00:00 Finally, let’s tackle those numbers after the dots and only show the two decimal digits.

00:07 Instead of printing the pure temp_cel variable, you can put it into an f-string with curly braces, and then inside the f-string, right behind the temp_cel variable.

00:21 You will add something in a moment, but for now you can just print it to see it still displays the same way, but you pass the string into the print() function call.

00:31 So inside the f-string, right after the temp_cel, you can add a colon and then .2f.

00:40 When you add this part to your f-string, then you can see it’s displayed as 22.22, so that’s exactly what you want.

00:52 I’ll explain this in a moment. For now, continue with the temp_far variable. Add an f-string, add the temp_far variable in curly braces, add a colon after temp_far, and again .2f.

01:05 Then the closing curly brace and a quote to close the f-string. So when you print it now, then you have the 98.60, which is exactly what you want. With the correct result in place, have a closer look at the content of the f-string, or more specifically what’s inside the curly braces.

01:28 You have the temp_cel and the temp_far variables. These are expected to be floats. This will be important in a moment. So first, what is this colon in the context of an f-string?

01:40 The colon, which we have after temp_cel and temp_far, is used to specify a format for the expression inside of the curly braces.

01:50 Everything after the colon and before the closing curly brace describes how temp_cel or temp_far should be formatted.

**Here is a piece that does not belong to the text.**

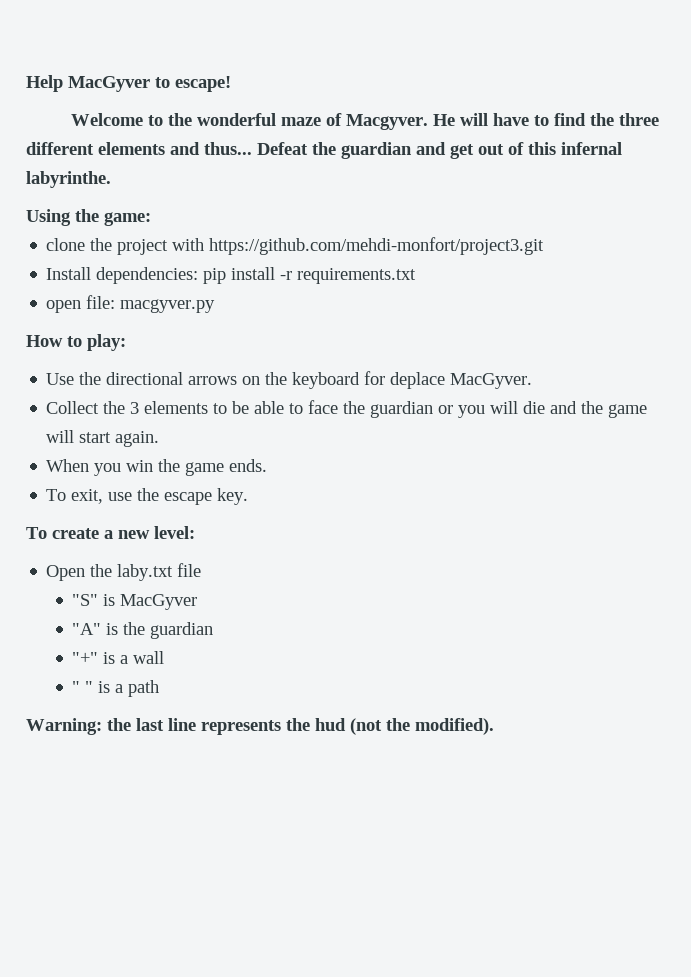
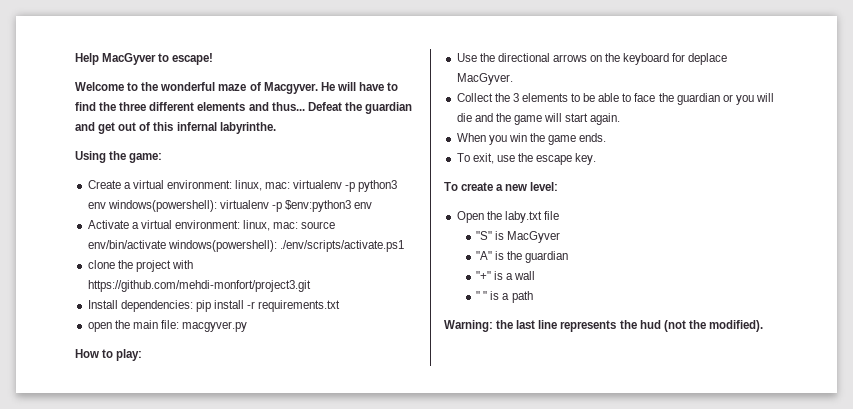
(151, 219) none -> [87,180,398,192] [87,200,373,212] [87,220,336,231] [87,240,404,252] // Create a virtual environment: linux, mac: virtualenv -p python3 env windows(powershell): virtualenv -p $env:python3 env // Activate a virtual environment: linux, mac: source env/bin/activate windows(powershell): ./env/scripts/activate.ps1
(82, 306) none -> [114,320,158,329] the main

02:00 So that’s what you do with the .2f. This specifies the precision of the number when it’s displayed. So in this case, it’s saying that you want two digits after the decimal point. You can, for example, change a 2 to a 4, and when you run the code, you can see that now the temp_far variable has four digits after the zero. It’s 98.6000.

02:26 So change it back to the 2 because that’s what you want. And then you finish the expression with the f to tell Python that this expression should be displayed as a floating-point number.

02:37 So you display all converted temperatures rounded to two decimal places. That means the third part of this part is done, and what’s left now is prompting the user, and that’s what you will do in the next lesson.